Olbermann to Esquire Magazine: 'I’ve Never Fought the Word Genius' Applied to Me

January 18th, 2014 11:32 PM

On the cover of the latest Esquire magazine is this quote from ESPN  host Keith Olbermann: "I’ve never fought the word genius when people have said that about me." In a "What I've Learned" interview, Olbermann added, "But what it is is instinct and a set of skills that are working so fast you don’t know they’re working."

Keith also declared "I have a leafy brain, according to the theory of the leafy brain. I associate things that many people never put together." This sounds like someone's brain on leaves...and a lighter.

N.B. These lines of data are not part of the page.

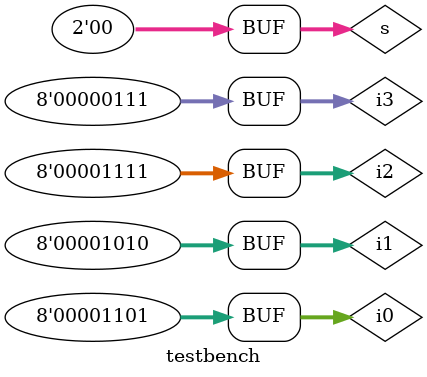
<source format=v>
`include "mux.v"
`include "demux.v"

module testbench();
    
    reg [7:0]i0,i1,i2,i3;
    wire [7:0]y;
    reg [1:0]s;
    wire [7:0]a0,a1,a2,a3;

    mux dut(
            .i0(i0),
            .i1(i1),
            .i2(i2),
            .i3(i3),
            .s(s),
            .y(y)
            );

    demux rtl(
            .y(y),
            .s(s),
            .i0(a0),
            .i1(a1),
            .i2(a2),
            .i3(a3)
            );
    initial begin 
    i0=10; i1=12; i2=15; i3=8; s=2; #10;
    i0=11; i1=14; i2=13; i3=10; s=1; #10;
    i0=12; i1=12; i2=14; i3=5; s=3; #10;
    i0=13; i1=10; i2=15; i3=7; s=4; #10;
    end
    initial $monitor("i0=%o i1=%o i2=%o i3=%o s1=%o s0=%o y=%o a0=%o a1=%o a2=%o a3=%o",i0,i1,i2,i3,s[1],s[0],y,a0,a1,a2,a3);
endmodule

</source>
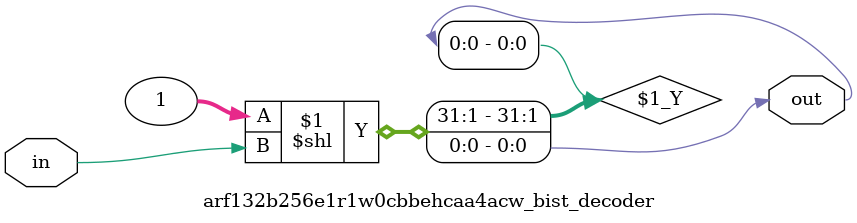
<source format=sv>

`ifndef ARF132B256E1R1W0CBBEHCAA4ACW_BIST_DECODER_SV
`define ARF132B256E1R1W0CBBEHCAA4ACW_BIST_DECODER_SV

module arf132b256e1r1w0cbbehcaa4acw_bist_decoder # (
  parameter IN_WIDTH  = 1,
  parameter OUT_WIDTH = 1
)
(
  input  logic [IN_WIDTH-1:0]  in,
  output logic [OUT_WIDTH-1:0] out
);
  
  assign out = 'b1 << in;

endmodule // arf132b256e1r1w0cbbehcaa4acw_bist_decoder

`endif // ARF132B256E1R1W0CBBEHCAA4ACW_BIST_DECODER_SV
</source>
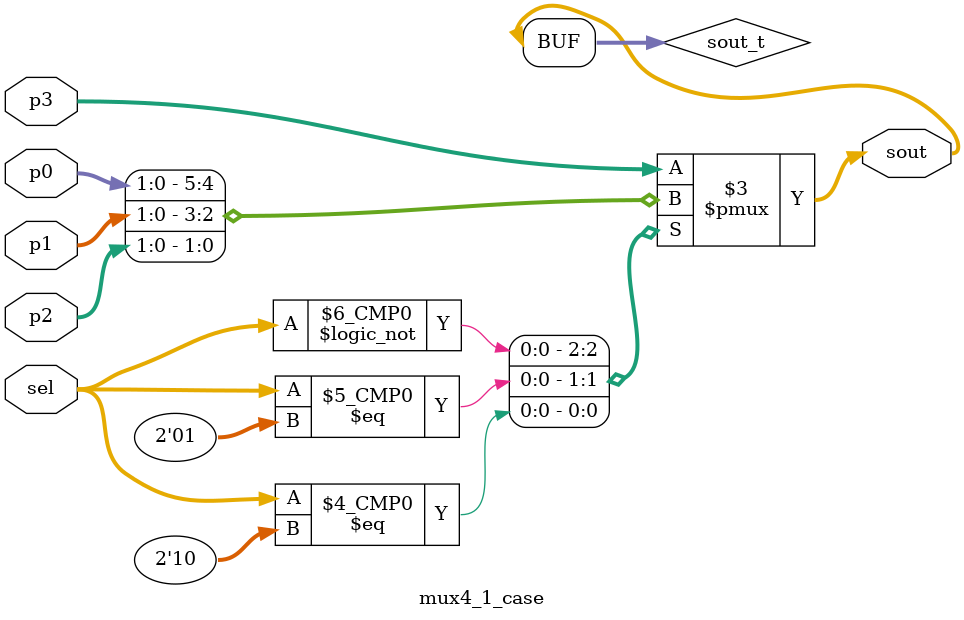
<source format=v>
module mux4_1_case(
    input [1:0] sel,
    input [1:0] p0,
    input [1:0] p1,
    input [1:0] p2,
    input [1:0] p3,
    output [1:0] sout
);
    
    reg [1:0] sout_t;
    always @ (*)
        case(sel)
            2'b00: sout_t = p0;
            2'b01: sout_t = p1;
            2'b10: sout_t = p2;
            default: sout_t = p3;
        endcase
    assign sout = sout_t;

endmodule

</source>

He is always the adult in the room, and there is no one dumber than television executives, who have just never figured out how the word genius applies to him: "Don’t assume that anybody above you actually knows what they’re doing. And if you find somebody who does, stick to them like glue. Because the further you go into your career, the more you will discover to your absolute horror that you are the adult."

In this "Deep Thoughts with Jack Handey" narrative, Olbermann actually suggests that he has great control over his anger:

Your anger will cool into hardened passionate insight if you wait a day. Most of the things that make me angry, I try to let them sit. The heat that remains will be sufficient. The stuff that evaporates is the stuff that would have simply offended or made it histrionic.

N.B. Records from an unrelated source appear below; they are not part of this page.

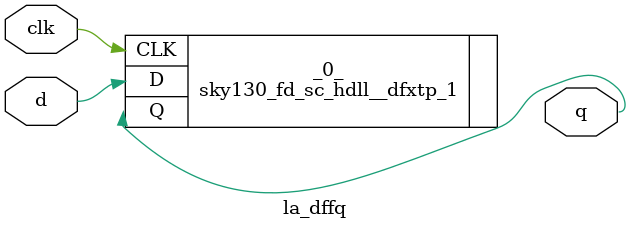
<source format=v>

/* Generated by Yosys 0.37 (git sha1 a5c7f69ed, clang 14.0.0-1ubuntu1.1 -fPIC -Os) */

module la_dffq(d, clk, q);
  input clk;
  wire clk;
  input d;
  wire d;
  output q;
  wire q;
  sky130_fd_sc_hdll__dfxtp_1 _0_ (
    .CLK(clk),
    .D(d),
    .Q(q)
  );
endmodule

</source>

And who has EVER accused Keith Olbermann of being histrionic? Or offensive? Or histrionically offensive?

We've largely avoided commenting on Olbermann since he hasn't been really political since his return to sports talk, but there is this one liberal utterance to Esquire:

I ran into somebody I knew since the seventies who had to sell his house because his daughter had Lyme disease and the insurance had run out. That’s an absolute failure of society.